28

7K 361 20
                                    

Sudah pukul sembilan malam namun Sanggala belum juga pulang.

Bia pun sudah mencoba menghubungi namun tidak di angkat.

Tidak biasanya Sanggala belum pulang. Bia khawatir dan cemas takut terjadi apa-apa. Apalagi panggilan nya tidak diangkat.

Ia bahkan mondar mandir dalam kamar sembari memegang ponsel nya erat-erat. Sabia berharap semoga tidak ada terjadi apa-apa kepada Sanggala.

Satu jam kemudian Sanggala baru pulang. Bia yang sedang tidur selonjoran langsung bangkit saat mendengar pintu terbuka.
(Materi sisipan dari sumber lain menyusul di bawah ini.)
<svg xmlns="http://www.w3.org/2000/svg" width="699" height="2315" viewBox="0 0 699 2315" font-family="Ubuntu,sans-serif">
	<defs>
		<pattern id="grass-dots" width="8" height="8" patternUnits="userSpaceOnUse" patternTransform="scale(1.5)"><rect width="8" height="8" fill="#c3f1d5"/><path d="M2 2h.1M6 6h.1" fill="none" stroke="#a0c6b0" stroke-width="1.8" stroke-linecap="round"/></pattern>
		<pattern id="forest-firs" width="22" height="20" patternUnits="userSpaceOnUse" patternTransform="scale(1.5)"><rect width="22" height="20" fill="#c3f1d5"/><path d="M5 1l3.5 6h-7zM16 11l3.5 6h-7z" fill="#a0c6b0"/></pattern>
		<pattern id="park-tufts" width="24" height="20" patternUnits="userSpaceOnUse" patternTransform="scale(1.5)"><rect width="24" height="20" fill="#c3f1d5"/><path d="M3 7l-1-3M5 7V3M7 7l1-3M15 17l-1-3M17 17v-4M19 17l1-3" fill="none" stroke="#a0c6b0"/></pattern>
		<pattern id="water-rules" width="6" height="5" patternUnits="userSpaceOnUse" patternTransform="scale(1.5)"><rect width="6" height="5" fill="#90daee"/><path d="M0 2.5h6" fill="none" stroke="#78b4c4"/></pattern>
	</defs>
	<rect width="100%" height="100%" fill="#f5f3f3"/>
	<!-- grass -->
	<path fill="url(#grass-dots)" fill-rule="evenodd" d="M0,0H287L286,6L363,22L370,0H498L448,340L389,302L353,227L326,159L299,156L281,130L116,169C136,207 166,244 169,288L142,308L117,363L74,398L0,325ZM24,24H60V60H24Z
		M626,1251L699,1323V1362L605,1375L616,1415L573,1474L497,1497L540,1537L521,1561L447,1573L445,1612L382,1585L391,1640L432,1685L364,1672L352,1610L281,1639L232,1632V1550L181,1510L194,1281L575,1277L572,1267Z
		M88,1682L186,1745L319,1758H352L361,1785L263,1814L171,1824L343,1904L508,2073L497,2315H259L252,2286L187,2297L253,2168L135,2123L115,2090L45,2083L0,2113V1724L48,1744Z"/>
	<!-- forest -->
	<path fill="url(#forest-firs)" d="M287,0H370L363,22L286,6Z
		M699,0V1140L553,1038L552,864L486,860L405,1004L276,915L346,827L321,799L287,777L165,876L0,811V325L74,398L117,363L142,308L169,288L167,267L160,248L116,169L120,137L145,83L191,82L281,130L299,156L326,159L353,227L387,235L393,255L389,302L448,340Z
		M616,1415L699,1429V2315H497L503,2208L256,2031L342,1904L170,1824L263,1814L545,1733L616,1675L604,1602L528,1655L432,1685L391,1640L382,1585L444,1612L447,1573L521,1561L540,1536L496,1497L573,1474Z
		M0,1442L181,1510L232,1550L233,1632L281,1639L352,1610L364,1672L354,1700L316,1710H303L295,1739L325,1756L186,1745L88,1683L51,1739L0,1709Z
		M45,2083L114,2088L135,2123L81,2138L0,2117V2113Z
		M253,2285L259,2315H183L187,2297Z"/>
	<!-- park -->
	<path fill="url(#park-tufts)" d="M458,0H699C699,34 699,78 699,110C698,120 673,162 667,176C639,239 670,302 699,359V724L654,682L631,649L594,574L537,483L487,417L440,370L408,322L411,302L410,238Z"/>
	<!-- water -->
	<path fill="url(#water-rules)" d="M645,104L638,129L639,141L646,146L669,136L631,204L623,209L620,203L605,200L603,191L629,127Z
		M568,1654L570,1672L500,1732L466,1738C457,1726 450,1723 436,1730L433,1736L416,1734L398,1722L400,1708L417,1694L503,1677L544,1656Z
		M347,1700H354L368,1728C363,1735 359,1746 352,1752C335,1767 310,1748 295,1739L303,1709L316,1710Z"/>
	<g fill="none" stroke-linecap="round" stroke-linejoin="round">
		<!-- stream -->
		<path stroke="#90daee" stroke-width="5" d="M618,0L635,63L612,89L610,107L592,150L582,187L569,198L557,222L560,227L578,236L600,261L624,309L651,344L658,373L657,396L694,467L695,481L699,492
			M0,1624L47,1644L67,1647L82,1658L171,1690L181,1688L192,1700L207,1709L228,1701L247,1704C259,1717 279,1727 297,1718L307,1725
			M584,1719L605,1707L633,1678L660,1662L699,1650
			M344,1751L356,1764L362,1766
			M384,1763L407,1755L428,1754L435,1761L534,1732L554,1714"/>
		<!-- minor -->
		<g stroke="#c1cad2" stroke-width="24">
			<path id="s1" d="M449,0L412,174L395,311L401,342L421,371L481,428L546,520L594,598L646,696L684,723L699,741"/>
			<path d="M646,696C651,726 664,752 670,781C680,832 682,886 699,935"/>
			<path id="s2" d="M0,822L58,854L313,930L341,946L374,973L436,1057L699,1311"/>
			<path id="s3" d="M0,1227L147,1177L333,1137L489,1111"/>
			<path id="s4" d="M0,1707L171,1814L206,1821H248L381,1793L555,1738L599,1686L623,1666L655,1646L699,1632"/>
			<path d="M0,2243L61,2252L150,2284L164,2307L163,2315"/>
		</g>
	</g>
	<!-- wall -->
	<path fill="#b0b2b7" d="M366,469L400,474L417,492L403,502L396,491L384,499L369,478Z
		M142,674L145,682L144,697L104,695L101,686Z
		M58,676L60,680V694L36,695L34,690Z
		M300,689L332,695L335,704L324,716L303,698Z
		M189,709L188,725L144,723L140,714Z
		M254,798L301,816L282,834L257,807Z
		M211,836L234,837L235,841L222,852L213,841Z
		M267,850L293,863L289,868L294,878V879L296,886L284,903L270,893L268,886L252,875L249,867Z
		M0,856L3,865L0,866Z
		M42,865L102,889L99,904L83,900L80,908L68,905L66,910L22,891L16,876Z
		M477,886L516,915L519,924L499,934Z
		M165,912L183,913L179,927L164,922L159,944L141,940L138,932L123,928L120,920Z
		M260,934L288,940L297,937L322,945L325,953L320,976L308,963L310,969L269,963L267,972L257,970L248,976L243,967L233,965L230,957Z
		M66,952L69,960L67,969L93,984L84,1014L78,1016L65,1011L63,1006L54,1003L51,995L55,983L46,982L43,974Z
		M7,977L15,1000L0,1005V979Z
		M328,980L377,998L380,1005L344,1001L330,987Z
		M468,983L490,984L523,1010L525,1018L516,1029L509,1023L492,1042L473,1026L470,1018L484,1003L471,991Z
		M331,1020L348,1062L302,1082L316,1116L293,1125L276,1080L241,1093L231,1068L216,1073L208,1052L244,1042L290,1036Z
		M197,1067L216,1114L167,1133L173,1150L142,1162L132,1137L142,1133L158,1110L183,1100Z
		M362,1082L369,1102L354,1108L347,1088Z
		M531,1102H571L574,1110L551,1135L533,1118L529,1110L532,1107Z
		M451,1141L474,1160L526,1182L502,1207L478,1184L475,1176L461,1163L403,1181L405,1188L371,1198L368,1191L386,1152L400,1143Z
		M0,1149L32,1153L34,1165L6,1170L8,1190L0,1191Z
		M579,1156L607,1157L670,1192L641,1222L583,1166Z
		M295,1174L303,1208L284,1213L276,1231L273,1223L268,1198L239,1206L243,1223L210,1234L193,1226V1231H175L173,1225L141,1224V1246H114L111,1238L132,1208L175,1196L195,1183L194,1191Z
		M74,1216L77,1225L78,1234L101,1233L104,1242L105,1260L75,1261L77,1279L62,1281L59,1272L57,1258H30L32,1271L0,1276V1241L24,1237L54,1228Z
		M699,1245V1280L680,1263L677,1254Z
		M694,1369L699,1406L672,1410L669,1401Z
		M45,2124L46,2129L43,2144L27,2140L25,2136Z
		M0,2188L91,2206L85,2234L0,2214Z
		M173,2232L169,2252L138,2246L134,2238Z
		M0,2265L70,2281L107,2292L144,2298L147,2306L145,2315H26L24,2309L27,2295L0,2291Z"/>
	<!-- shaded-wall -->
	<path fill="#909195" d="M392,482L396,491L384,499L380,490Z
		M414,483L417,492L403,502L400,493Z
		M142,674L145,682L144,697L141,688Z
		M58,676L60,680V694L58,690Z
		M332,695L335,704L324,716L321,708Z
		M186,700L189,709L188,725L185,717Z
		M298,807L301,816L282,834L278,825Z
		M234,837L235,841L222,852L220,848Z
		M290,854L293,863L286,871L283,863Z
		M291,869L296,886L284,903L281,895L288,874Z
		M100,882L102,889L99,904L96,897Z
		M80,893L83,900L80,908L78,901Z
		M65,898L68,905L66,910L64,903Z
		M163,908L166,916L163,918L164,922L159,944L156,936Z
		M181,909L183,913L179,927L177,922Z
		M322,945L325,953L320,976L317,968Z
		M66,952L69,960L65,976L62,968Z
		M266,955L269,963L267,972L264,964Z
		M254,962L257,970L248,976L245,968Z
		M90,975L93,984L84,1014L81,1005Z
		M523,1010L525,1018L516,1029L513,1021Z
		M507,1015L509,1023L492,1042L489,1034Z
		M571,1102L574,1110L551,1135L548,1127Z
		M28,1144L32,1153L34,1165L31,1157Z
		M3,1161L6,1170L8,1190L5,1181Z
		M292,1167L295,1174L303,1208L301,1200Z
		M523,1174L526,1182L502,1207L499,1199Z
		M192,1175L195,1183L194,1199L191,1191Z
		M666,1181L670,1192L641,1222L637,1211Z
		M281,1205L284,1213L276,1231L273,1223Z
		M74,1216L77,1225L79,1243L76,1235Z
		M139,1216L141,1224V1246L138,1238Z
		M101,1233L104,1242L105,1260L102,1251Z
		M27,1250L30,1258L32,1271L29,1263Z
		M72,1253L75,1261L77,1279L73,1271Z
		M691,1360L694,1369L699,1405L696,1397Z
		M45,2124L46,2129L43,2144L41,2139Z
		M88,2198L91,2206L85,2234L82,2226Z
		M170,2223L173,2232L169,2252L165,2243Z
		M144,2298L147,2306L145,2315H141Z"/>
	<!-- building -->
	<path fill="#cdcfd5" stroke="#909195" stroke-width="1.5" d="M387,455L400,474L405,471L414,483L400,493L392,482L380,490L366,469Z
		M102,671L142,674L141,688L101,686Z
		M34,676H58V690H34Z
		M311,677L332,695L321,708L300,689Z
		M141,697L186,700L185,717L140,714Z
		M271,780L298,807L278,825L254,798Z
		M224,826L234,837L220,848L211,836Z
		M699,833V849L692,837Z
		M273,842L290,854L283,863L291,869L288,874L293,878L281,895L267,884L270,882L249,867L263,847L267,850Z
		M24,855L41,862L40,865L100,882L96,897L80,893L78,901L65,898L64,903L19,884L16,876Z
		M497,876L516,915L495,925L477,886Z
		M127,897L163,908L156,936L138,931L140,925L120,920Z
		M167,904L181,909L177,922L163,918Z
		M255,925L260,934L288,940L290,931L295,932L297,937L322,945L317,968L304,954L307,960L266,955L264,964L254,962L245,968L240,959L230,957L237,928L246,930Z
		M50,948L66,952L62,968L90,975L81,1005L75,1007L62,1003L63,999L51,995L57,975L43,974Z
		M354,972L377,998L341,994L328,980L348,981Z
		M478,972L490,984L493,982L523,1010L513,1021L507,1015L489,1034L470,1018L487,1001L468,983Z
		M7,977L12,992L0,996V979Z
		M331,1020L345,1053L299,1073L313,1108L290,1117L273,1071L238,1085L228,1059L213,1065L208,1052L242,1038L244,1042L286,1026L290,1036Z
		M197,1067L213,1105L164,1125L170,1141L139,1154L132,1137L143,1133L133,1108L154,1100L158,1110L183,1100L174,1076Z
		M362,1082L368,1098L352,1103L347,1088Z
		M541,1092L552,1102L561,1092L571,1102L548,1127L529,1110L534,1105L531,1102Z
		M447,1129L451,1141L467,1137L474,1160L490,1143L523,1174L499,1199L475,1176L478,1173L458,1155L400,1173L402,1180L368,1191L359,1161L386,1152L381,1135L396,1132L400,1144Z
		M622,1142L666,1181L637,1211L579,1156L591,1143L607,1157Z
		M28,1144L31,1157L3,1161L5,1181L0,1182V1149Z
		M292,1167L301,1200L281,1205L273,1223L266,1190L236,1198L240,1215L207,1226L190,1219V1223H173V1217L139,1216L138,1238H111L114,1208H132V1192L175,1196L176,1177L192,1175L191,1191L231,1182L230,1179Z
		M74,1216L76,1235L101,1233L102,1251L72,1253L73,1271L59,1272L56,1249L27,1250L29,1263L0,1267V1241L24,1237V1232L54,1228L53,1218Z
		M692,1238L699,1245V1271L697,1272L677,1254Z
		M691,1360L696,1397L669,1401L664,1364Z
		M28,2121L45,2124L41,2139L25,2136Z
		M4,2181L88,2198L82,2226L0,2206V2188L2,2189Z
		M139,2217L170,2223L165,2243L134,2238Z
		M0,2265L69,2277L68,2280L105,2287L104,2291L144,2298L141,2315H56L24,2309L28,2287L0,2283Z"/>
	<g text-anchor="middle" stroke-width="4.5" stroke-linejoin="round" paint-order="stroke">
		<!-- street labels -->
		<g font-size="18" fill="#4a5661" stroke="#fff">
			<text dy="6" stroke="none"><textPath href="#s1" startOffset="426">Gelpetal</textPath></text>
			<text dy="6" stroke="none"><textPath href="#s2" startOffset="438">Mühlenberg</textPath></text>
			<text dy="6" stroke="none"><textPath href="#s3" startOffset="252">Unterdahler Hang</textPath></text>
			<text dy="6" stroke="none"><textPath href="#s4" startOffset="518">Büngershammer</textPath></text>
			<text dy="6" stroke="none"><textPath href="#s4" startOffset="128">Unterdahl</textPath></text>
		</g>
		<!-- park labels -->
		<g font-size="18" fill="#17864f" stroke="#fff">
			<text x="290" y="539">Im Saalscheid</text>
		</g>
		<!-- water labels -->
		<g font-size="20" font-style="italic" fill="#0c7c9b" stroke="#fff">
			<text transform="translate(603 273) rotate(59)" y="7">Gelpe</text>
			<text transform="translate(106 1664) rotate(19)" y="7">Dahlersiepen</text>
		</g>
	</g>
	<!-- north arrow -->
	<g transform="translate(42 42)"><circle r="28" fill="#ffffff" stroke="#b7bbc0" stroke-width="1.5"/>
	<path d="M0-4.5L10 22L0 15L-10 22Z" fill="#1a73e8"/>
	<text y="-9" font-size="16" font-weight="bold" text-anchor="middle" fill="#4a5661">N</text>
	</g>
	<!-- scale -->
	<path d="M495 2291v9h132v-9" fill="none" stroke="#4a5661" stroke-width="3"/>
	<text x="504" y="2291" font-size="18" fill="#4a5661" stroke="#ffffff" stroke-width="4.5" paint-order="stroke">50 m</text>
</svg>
" Masga." Sapa Bia mendekat.

" Hai, sayang." Sapa Sanggala balik. Ia mengecup kening Bia. Gurat lelah tercetak jelas di wajahnya.

" Mas mandi dulu ya!" Bia mengangguk. Sanggala tampak sekali lelahnya.

Bia menyusul Sanggala ke kamar lalu meletakkan tas kantor Sanggala dekat sofa.

Bunyi suara gemericik air terdengar dari dalam kamar mandi.

Bia kembali turun. Ia membuat kan teh panas untuk Sanggala. Semoga saja bisa melepas penatnya walaupun sementara.

Bia membawa gelas berisi teh panas ke dalam kamar. Sanggala sudah keluar dari kamar mandi dan berpakaian.

" Masga. Ini teh nya. Di minum dulu ya."

" Makasih sayangku!" Bia mengambil handuk di tangan Sanggala lalu memasukkanya ke dalam keranjang pakaian kotor.

" Kok Masga telat pulangnya?" tanya Bia naik ke atas tempat tidur. Sanggala sedang bersandar.

"Mas sibuk banget sayang. Kan besok mau rapat tahunan kan. Banyak banget laporan yang harus Mas periksa."

Bia mengangguk. Ternyata ini yang membuat Sanggala terlihat lelah sekali.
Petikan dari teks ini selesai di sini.